2009年11月16日月曜日

現代に手書きは不要か

 左文字(鏡文字)といっても、現代では手書きそのものの必要性が少なくなってきたので、わざわざ取り上げる価値はあるのか、との声があります。

 たしかに、現状では、ジャーナリスト、官僚、学者、研究者、作家、ライターなど、文書作成や著述を職業にする人は、手書きをしないで、パソコン書きをする場合が多くなっている。パソコンの便利さ、効率を考えたなら合理性があり、手書きはますます影が薄くなる傾向にあるようだ。

 しかし、便利さ故に、社会生活ではますますパソコンの使用頻度が高くなり、その結果、いわゆるITボケとか、ゲーム脳といった現象が一般的に指摘されるようになった。記憶力の低下、思考力の低下など、脳の機能の低下が見られるようになったのだ。
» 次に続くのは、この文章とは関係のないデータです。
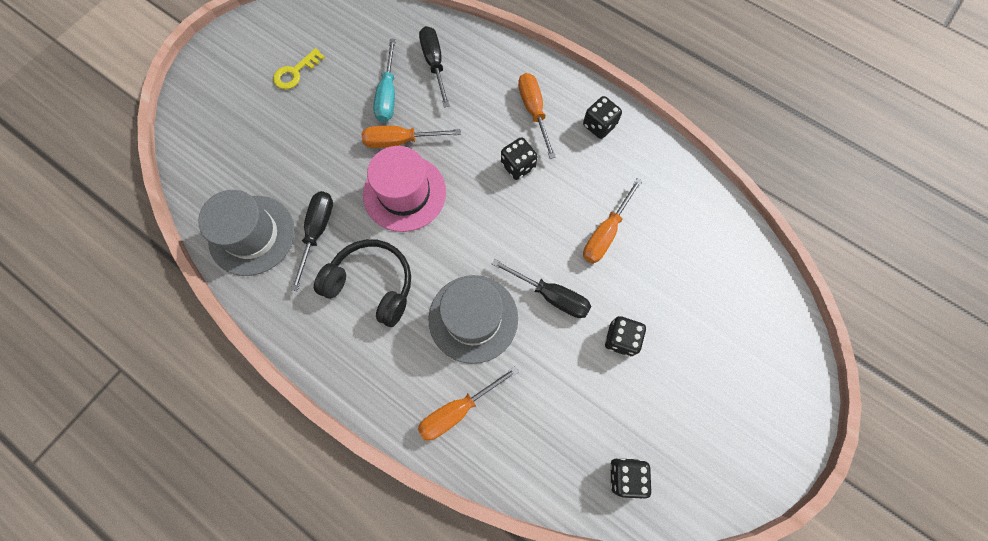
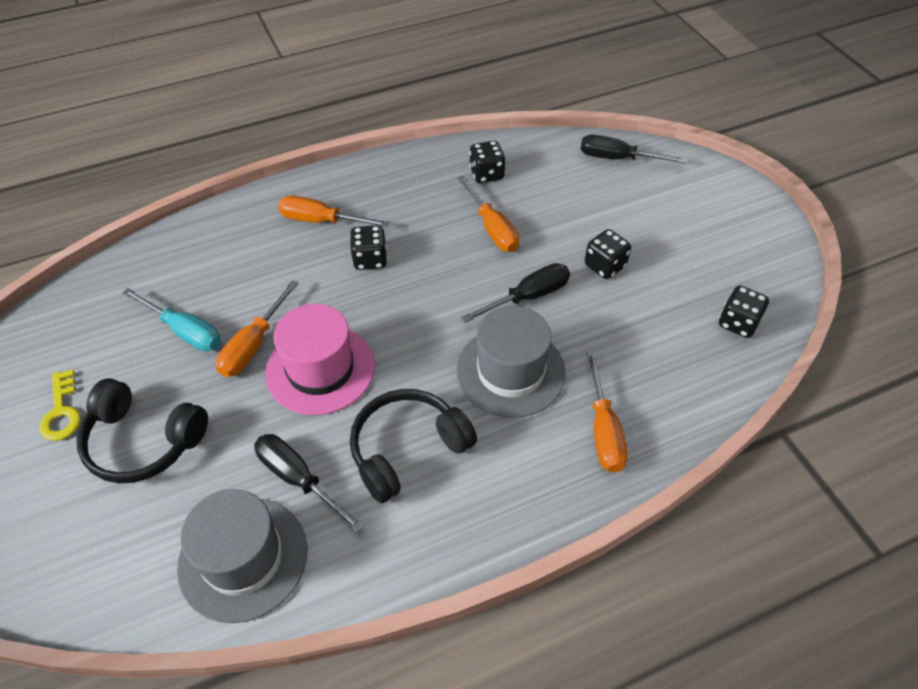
camera: 60 degrees left, 20 degrees down
(299, 129) = (143, 441): none -> black headphones
(434, 64) = (188, 274): black screwdriver -> black screwdriver (618, 158)
(599, 125) = (379, 182): black dice -> black dice (486, 174)

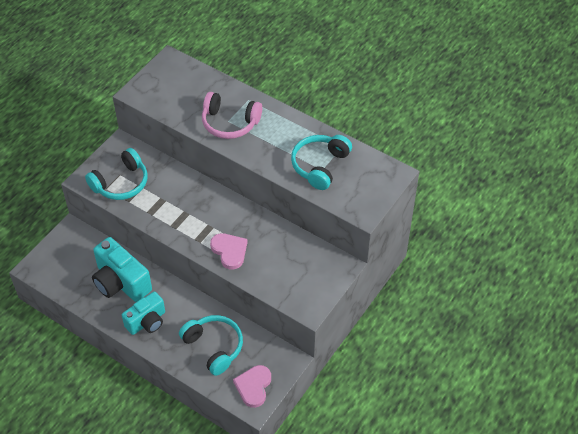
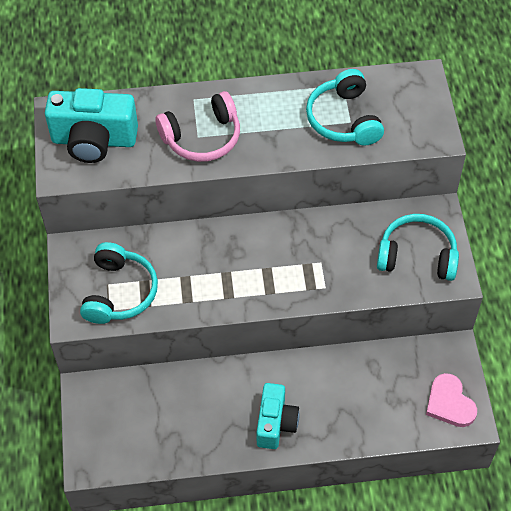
camera: 40 degrees left, 5 degrees up
(121, 282) = (203, 404): turquoise camera -> turquoise camera (94, 140)
(214, 347) = (370, 395): turquoise headphones -> turquoise headphones (417, 256)
(229, 251) = (315, 279): pink heart -> none

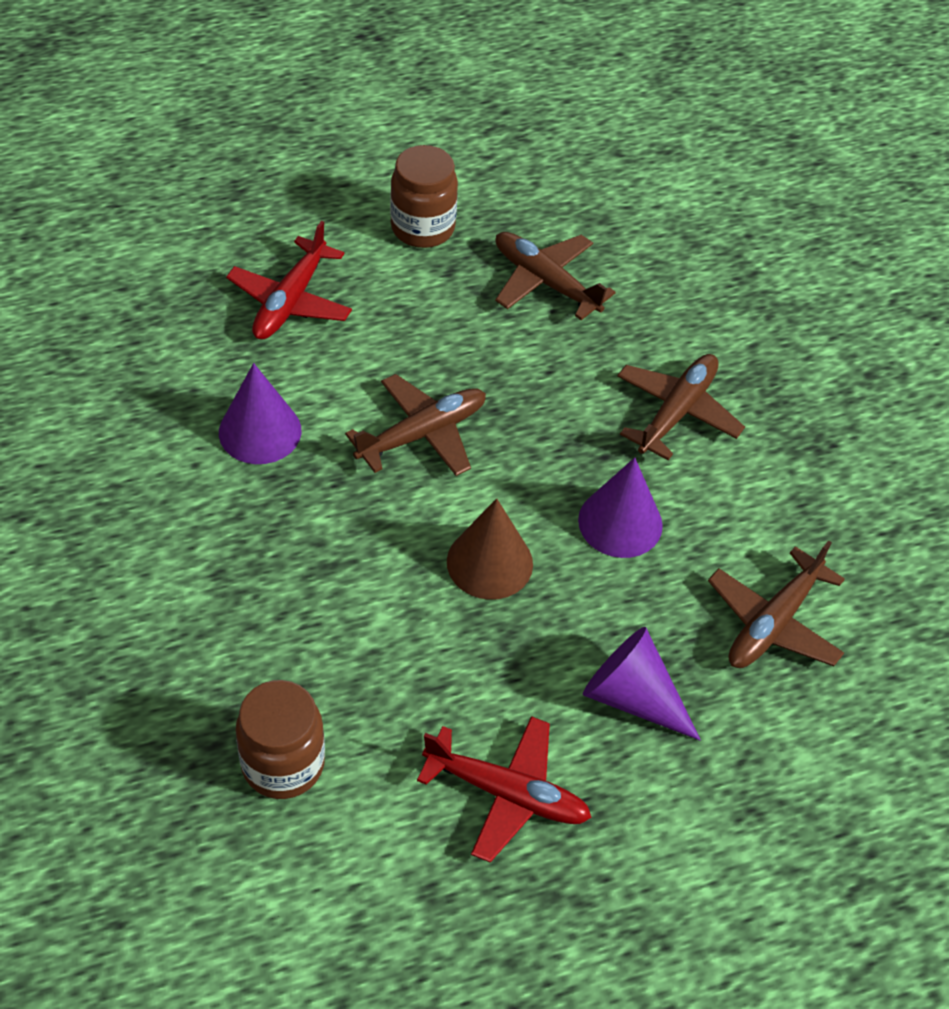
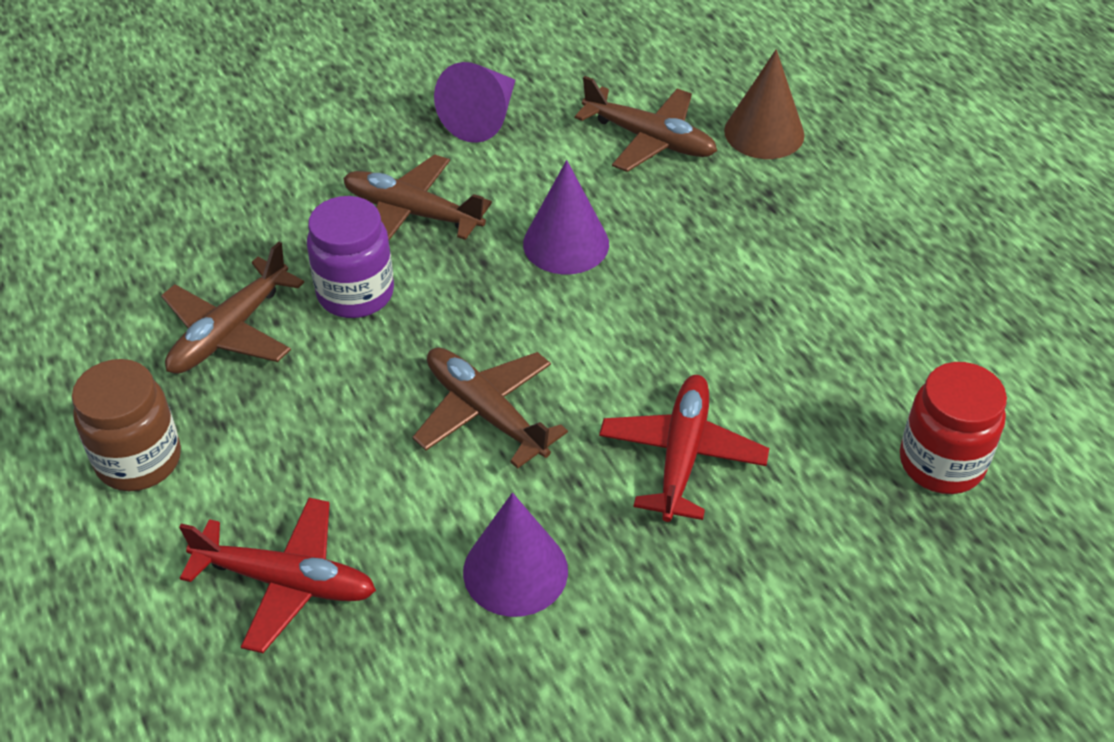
camera: 95 degrees left, 5 degrees down
(283, 764) = (941, 463): brown jar -> red jar
(489, 562) = (645, 335): brown cone -> brown cone (764, 132)
(506, 793) = (895, 294): red plane -> red plane (682, 455)
(576, 363) = (355, 293): none -> purple jar
(632, 697) = (761, 221): purple cone -> purple cone (483, 118)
とかく便利なもの、魅力のあるものは、多用され、濫用されがちなので、当然の結果とも言える。

 いわば、パソコン書きという負荷の小さい活動しかしない筋肉が、あまりその楽な状態に慣れて萎縮してしまい、本来の力を失ってしまう状態になるようなものだ。一例をいえば現代文学に傑作が出なくなったのも、作家が手書きをやめたからだという専門家の指摘もある。
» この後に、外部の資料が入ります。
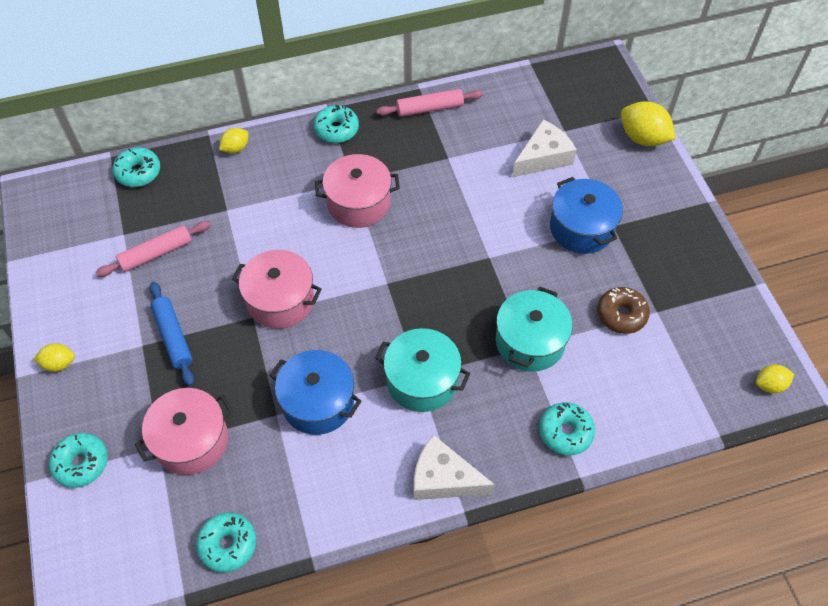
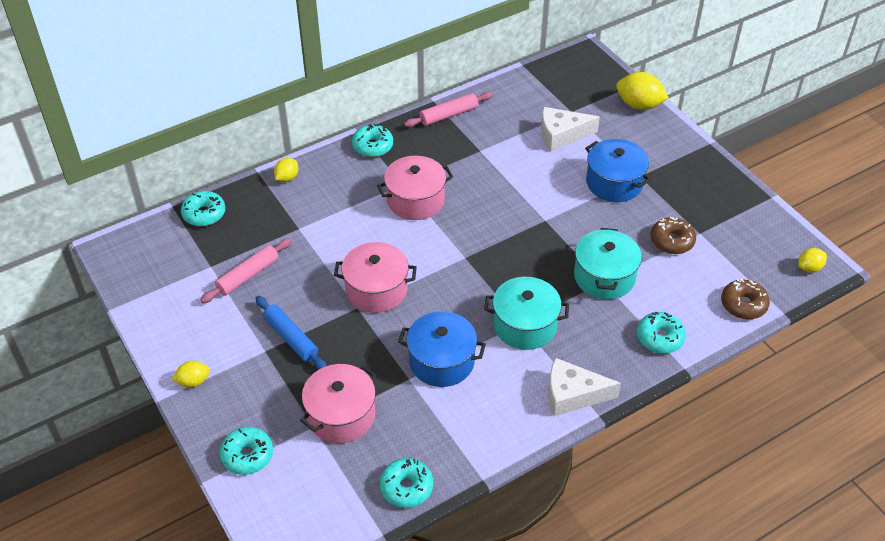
camera: 15 degrees left, 10 degrees down
(543, 157) = (561, 135): white cheese -> white cheese turned 135 degrees counterclockwise
(676, 413) = (743, 305): none -> brown donut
 これは右人間であろうと、左人間であろうと変わりない。右手書きしようが、左手書きしようが、全く同じことだ。手書きの動きは、パソコン書きと比べて、脳を広範囲に活動させることが知られている。その分、脳をよく活動させることになる。したがって、手書きの意義は、パソコン万能の時代にこそ、むしろ重要になってくるだろう。

 また今でも、日記やノート、メモは、普通は手書きで行われている。仕事やビジネスなどの場面でもそうだろう。むしろ仕事のような真剣勝負の場面こそ、利き腕を使った、つまり自分の脳をフル回転させた書字の行為が望ましいはずだ。それなら左人間には左文字がふさわしいことになる。

 左文字をあえて書く提案は、現代では意味がないどころか、ますますその価値はあると思われる。